__What the exercise asks__. Go through the material line by line and copy each one with the word "down".

__Recorded data__.
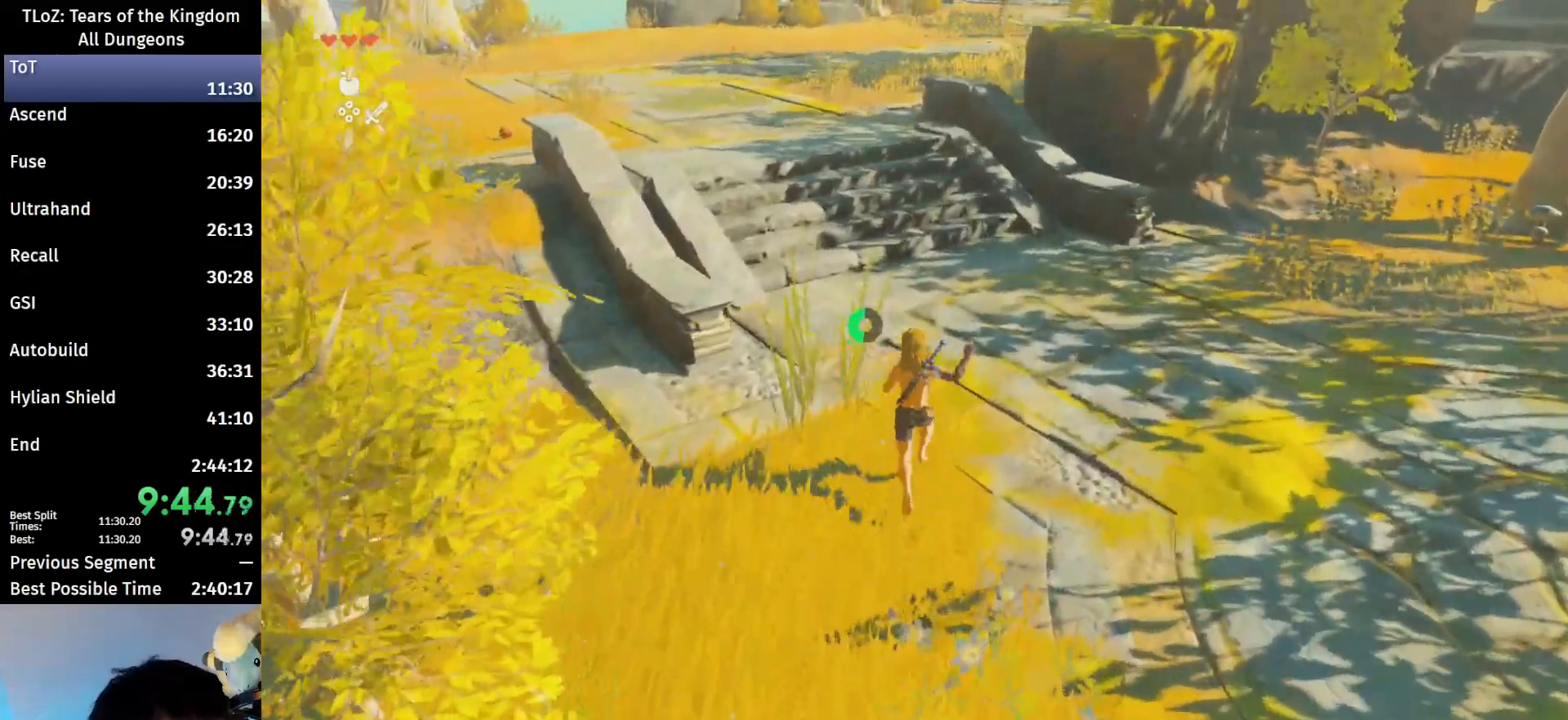
{"buttons": [], "left_stick": "up", "right_stick": "center", "events": [[100, "R1", "up"], [233, "B", "up"]]}
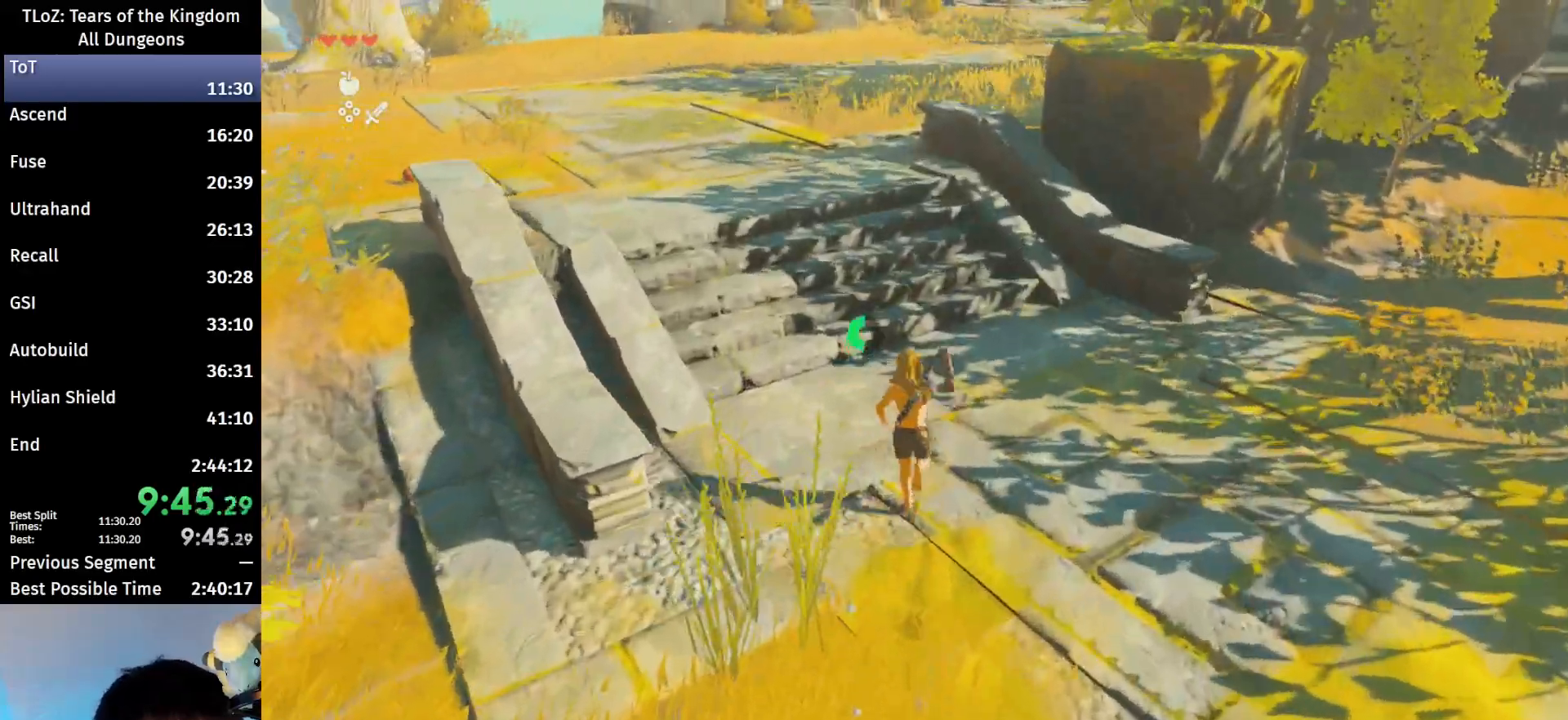
{"buttons": [], "left_stick": "up", "right_stick": "center", "events": [[67, "B", "down"], [67, "R1", "down"], [133, "B", "up"], [167, "R1", "up"], [233, "B", "down"], [333, "B", "up"]]}
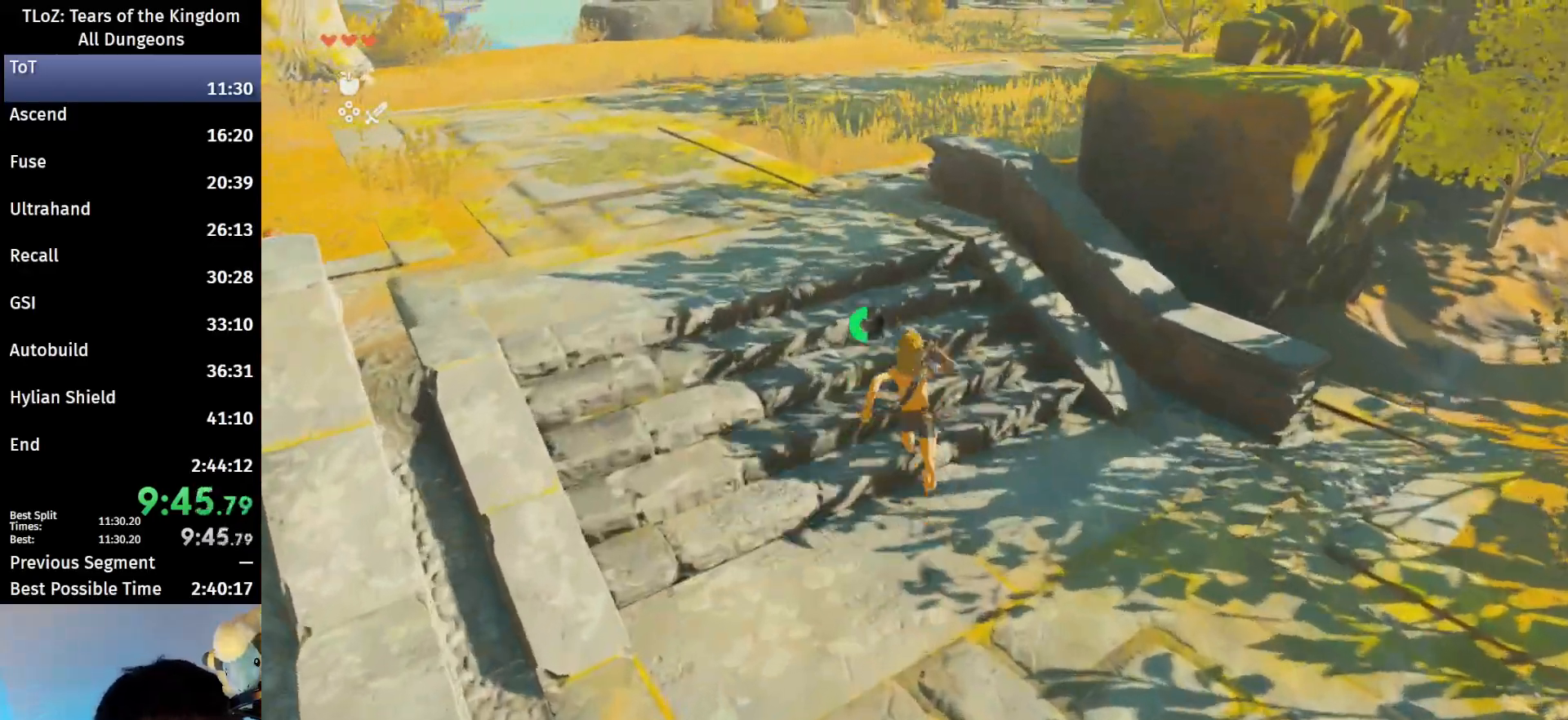
{"buttons": [], "left_stick": "up", "right_stick": "center", "events": [[133, "B", "down"], [133, "R1", "down"], [233, "B", "up"], [233, "R1", "up"], [300, "B", "down"], [400, "B", "up"]]}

__Answer to the problem__.
{"buttons": [], "left_stick": "up", "right_stick": "center", "events": [[67, "B", "down"], [67, "R1", "down"], [133, "B", "up"], [167, "R1", "up"], [233, "B", "down"], [333, "B", "up"]]}
{"buttons": [], "left_stick": "up", "right_stick": "center", "events": [[133, "B", "down"], [133, "R1", "down"], [233, "B", "up"], [233, "R1", "up"], [300, "B", "down"], [400, "B", "up"]]}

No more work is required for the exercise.